▸ Texto para análise:
<<<<
Hora de agradecer ao Equador



A suada vitória da seleção brasileira em Porto Alegre trouxe, além dos óbvios três pontos, algumas dúvidas e indicações.

É preciso destacar que o Equador proporcionou um ótimo teste. Um time fechado, aplicado na marcação e determinado a barrar as jogadas iniciadas pelos laterais. O teste foi ótimo e o desempenho na primeira etapa foi preocupante. O time criou bem menos e ficou longe do esperado.

As ideias eram as mesmas e a boa execução foi impossibilitada pela estratégia do adversário. A bola batia e voltava. O normal seria ver a seleção manter o controle, a concentração e, sem se desorganizar, tentar iniciar um novo ataque. Mas o que foi visto, revisto e novamente visto foi a individualidade tentar resolver. Neymar foi criticado por tentar e por insistir nos dribles. Uns davam certo e outros tantos foram bonitos e improdutivos.

O time que tanto pontuou e que escreveu uma nova história nas Eliminatórias usava a individualidade dentro do jogo coletivo e bem pensado. Foi uma recaída?

A entrada de Philippe Coutinho mudou o jogo. Tite sabia que pouco adiantava insistir no jogo pelos lados e passou  a ter um jogador com maior capacidade de criação pelo centro. Coutinho mudou o jogo e pode ter apontado um caminho interessante. Ele pelo centro, Neymar e Willian abertos e ocupando a faixa central quando Coutinho cair pelos lados. É bom, foi bom e pode ser muito bom.

Não dá para desprezar o evidente fator observação. Sim, a seleção brasileira, antes de a bola rolar havia vencido os últimos oito jogos da competição, passou a ser melhor observada e mapeada pelos adversários. A nona vitória representou recorde e chama mais atenção ainda.

Não dá também para desprezar que a competição agora se dividiu. O Brasil já disputa a Copa do Mundo, mas as outras seleções vivem o desespero e o constrangimento explícito na tabela de classificação. Todos os jogos são valendo tudo e um pouco mais.

As inquietações que o Equador deixou servem para acertar o time. As soluções mostradas em campo foram claramente observadas pelos adversários daqui e da próxima Copa do Mundo. Parar no tempo e descansar com os resultados é um erro imperdoável.
>>>>
▸ Tarefas a realizar:
**a)** Diga se cada afirmação está de acordo com o texto sobre o jogo contra o Equador, respondendo sim ou não e citando literalmente as palavras do texto que decidem a resposta: (i) O Equador foi um time fechado e aplicado na marcação. (ii) O desempenho do Brasil na primeira etapa foi considerado tranquilizador. (iii) Antes da partida, o Brasil havia vencido os últimos dez jogos da competição.
**b)** Por favor, transcreva sem alterações o trecho do texto sobre o jogo contra o Equador que vai de "A suada vitória" a "bonitos e improdutivos.".
**c)** Resuma o texto sobre o jogo contra o Equador em duas frases.
Os registros não têm nenhuma relação com este trabalho.

▸ Informações de origem:
<<<<
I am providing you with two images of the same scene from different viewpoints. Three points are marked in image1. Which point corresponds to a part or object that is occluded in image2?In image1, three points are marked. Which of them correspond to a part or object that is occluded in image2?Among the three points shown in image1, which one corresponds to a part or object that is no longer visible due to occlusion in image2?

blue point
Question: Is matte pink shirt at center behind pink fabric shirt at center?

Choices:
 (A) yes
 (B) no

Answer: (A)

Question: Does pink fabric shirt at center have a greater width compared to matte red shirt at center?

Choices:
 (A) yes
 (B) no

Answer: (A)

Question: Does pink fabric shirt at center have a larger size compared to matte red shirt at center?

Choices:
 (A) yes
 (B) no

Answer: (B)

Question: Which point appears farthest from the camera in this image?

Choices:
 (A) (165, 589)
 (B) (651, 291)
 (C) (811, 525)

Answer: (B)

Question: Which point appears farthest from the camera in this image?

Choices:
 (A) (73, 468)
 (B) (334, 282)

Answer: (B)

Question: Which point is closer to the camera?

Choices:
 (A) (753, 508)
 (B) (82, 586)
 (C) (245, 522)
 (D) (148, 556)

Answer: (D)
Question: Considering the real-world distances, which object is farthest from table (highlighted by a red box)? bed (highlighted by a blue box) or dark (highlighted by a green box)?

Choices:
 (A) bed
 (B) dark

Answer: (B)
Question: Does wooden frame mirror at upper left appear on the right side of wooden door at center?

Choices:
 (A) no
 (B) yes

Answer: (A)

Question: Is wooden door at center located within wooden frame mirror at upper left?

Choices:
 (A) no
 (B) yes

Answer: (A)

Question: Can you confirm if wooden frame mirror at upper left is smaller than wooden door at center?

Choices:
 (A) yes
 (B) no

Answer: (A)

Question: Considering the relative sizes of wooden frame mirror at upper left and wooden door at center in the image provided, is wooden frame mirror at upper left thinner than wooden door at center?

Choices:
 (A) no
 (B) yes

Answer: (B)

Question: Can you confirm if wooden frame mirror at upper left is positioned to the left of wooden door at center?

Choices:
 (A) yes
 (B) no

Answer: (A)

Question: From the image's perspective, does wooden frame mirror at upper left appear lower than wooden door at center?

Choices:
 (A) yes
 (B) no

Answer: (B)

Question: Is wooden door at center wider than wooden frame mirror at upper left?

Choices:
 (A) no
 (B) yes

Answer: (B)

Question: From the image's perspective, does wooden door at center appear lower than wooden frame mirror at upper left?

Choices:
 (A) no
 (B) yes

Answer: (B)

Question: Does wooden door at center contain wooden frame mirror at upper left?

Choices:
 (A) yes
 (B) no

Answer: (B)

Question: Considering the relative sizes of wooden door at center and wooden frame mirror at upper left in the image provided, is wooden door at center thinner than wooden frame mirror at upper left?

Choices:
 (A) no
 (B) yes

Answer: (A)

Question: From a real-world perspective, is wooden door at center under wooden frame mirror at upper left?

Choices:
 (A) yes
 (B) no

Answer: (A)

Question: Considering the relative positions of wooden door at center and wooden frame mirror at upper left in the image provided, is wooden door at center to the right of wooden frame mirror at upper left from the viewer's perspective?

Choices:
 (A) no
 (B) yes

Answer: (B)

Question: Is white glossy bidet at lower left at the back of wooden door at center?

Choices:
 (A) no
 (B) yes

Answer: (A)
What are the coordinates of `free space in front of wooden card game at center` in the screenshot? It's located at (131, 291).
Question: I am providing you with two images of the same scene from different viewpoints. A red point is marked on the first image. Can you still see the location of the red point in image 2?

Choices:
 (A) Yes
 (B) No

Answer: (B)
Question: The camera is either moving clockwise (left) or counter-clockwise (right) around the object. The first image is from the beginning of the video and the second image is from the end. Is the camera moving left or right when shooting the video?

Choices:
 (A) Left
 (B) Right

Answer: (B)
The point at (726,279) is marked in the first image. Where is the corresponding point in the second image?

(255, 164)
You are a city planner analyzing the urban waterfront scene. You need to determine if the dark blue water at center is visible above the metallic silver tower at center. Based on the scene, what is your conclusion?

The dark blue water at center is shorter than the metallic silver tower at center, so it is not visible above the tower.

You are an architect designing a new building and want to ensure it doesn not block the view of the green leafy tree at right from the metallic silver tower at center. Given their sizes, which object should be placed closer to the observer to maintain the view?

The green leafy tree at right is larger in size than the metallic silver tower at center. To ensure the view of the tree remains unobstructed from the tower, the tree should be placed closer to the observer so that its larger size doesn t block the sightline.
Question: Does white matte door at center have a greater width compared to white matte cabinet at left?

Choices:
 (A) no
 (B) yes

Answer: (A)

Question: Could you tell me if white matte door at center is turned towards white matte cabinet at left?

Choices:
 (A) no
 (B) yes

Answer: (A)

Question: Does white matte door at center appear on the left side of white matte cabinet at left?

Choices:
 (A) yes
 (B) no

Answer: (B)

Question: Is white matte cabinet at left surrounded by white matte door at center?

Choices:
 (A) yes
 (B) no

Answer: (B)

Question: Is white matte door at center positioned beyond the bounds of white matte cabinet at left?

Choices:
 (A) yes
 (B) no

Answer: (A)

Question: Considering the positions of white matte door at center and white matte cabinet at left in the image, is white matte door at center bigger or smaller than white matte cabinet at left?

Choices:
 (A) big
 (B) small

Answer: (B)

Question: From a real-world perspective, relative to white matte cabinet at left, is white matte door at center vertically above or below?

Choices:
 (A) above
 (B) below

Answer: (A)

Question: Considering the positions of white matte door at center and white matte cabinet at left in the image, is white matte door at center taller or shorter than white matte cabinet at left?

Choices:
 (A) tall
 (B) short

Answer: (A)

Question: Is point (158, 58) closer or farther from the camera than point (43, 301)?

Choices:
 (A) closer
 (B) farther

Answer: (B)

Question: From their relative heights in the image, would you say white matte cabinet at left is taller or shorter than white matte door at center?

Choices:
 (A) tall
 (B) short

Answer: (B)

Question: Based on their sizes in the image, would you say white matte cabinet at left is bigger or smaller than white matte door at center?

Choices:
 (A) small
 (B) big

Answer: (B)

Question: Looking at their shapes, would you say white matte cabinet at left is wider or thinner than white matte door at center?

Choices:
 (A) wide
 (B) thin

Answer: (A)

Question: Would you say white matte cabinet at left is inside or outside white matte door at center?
>>>>
▸ Respostas por tarefa:
**a)**
(i) Sim: "Um time fechado, aplicado na marcação e determinado a barrar as jogadas iniciadas pelos laterais."
(ii) Não: "o desempenho na primeira etapa foi preocupante."
(iii) Não: "a seleção brasileira, antes de a bola rolar havia vencido os últimos oito jogos da competição"

**b)**
A suada vitória da seleção brasileira em Porto Alegre trouxe, além dos óbvios três pontos, algumas dúvidas e indicações.

É preciso destacar que o Equador proporcionou um ótimo teste. Um time fechado, aplicado na marcação e determinado a barrar as jogadas iniciadas pelos laterais. O teste foi ótimo e o desempenho na primeira etapa foi preocupante. O time criou bem menos e ficou longe do esperado.

As ideias eram as mesmas e a boa execução foi impossibilitada pela estratégia do adversário. A bola batia e voltava. O normal seria ver a seleção manter o controle, a concentração e, sem se desorganizar, tentar iniciar um novo ataque. Mas o que foi visto, revisto e novamente visto foi a individualidade tentar resolver. Neymar foi criticado por tentar e por insistir nos dribles. Uns davam certo e outros tantos foram bonitos e improdutivos.

**c)** A vitória suada do Brasil sobre o Equador em Porto Alegre teve um primeiro tempo preocupante diante de um adversário fechado, e a entrada de Philippe Coutinho pelo centro mudou o jogo. A seleção passou a ser mais observada e mapeada pelos adversários, enquanto as outras seleções vivem o desespero na tabela, e as inquietações deixadas pelo Equador servem para acertar o time.